К нему вернулось прежнее, додесантное, если можно так выразиться, настроение. Лейтенант по натуре был веселым человеком, и если бы сейчас подвернулась под руки гитара, то он, пожалуй, с удовольствием сыграл и спел бы не одну песенку. Сейчас он уже не задумывался о пределе человеческих сил. Видимо, сон, хоть и был короток, оказал оздоровляющее влияние на душевно бодрого от природы молодого человека.
- Посиди, лейтенант, минутку, - сказал Сабинин. - Мы тут решим свои дела, а потом у меня с тобой будет свой разговор.
Воронкин присел на ящик и стал слушать. Не очень радостные подробности он услышал об основном десанте в Южную Озерейку. Гитлеровцы осветили район высадки прожекторами и расстреливали корабли прямой наводкой. Пришлось, потеряв несколько кораблей, отходить. Тогда командование Черноморского флота и Северо-Кавказского фронта решило развивать успех отряда Куникова и сделать десант в Станичку главным. Сегодня ночью высаживаются подразделения 255-й и 165-й бригад. К сожалению, бригады высаживаются не в полном комплекте. Многие корабли, особенно крупные, с находившимися на них десантами и орудиями, ушли в Туапсе и даже в Поти. В Геленджике оказалось всего несколько батальонов морских бригад. Но и их сегодня полностью перебросить в Станичку не удастся из-за нехватки судов.
Полковник Потапов, невысокий, коренастый, рыжий, с резкими чертами лица, был явно не в духе. Он отпускал по адресу командования нелестные замечания. У него для этого были основания. За его спиной семьдесят дней осады Одессы, двести пятьдесят дней боев в Севастополе, а вот здесь постигла неудача. И не по его вине. Один батальон его бригады погиб в Южной Озерейке при высадке. Другой батальон и артиллерийский дивизион увезли в Туапсе. Теперь в его распоряжении оказались только стрелковый батальон да две роты - разведчиков и автоматчиков.
- Мне бы сейчас еще батальона три - и город к утру был бы наш. - Потапов с досадой стукнул кулаком по столу. - А завтра будет поздно.
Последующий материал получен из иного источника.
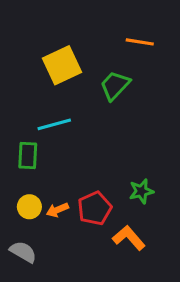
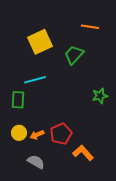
green star: (141, 191) -> (100, 96), moved
gray semicircle: (23, 252) -> (36, 162), moved

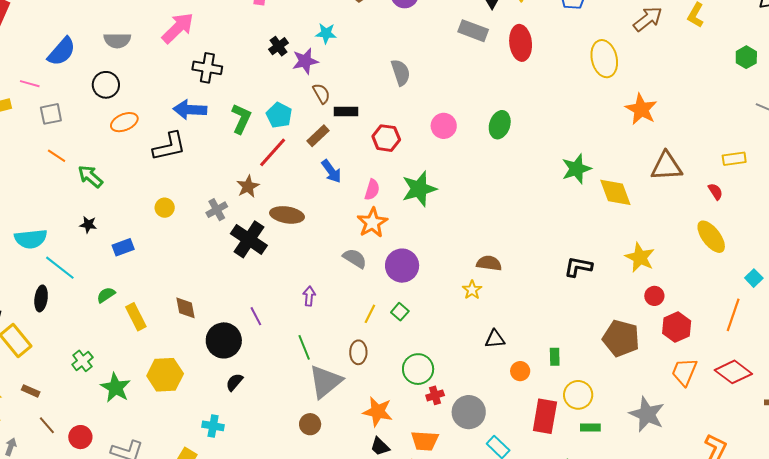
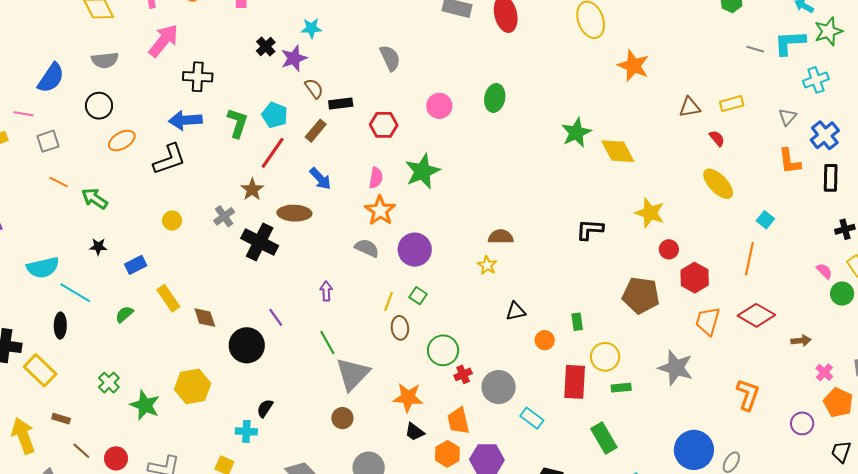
brown triangle: (666, 166) -> (690, 107), moved, size x0.7
blue arrow: (331, 171) -> (320, 179), moved
yellow rectangle: (136, 317) -> (168, 298), moved
brown ellipse: (358, 352) -> (400, 328), moved
black semicircle: (234, 382) -> (265, 408), moved
orange trapezoid: (425, 441) -> (458, 421), turned 80

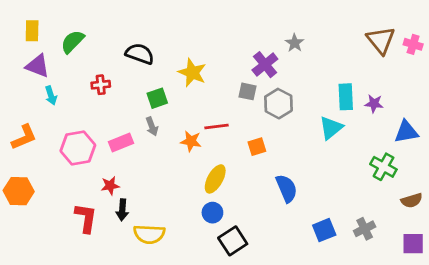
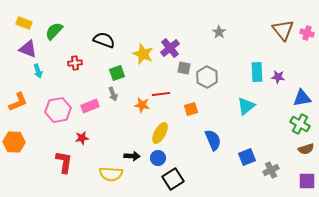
yellow rectangle: (32, 31) -> (24, 23), turned -70
purple cross: (265, 65) -> (170, 48), moved
cyan triangle: (331, 128) -> (246, 106), moved
green cross: (383, 167) -> (300, 124), moved
black arrow: (122, 210) -> (132, 156), moved, turned -91
blue square: (324, 230) -> (247, 157), moved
Завтра немцы подтянут свои резервы из Южной Озерейки.
Командующий артиллерией нетерпеливо махнул рукой.
- Ладно, полковник, чего нет того нет. Давай договаривайся с Куниковым…
В эту ночь командование десантом принял на себя полковник Потапов. Куников получил назначение старморначем. Но его отряд еще не снимался с позиций. Воронкин после продолжительного разговора с Сабаниным отправился на свой пост.
То, что днем ожидает его огненный ад, уже не очень беспокоило. Человек привыкает ко всему. Ничего не поделаешь, надо приспосабливаться и для жизни в аду.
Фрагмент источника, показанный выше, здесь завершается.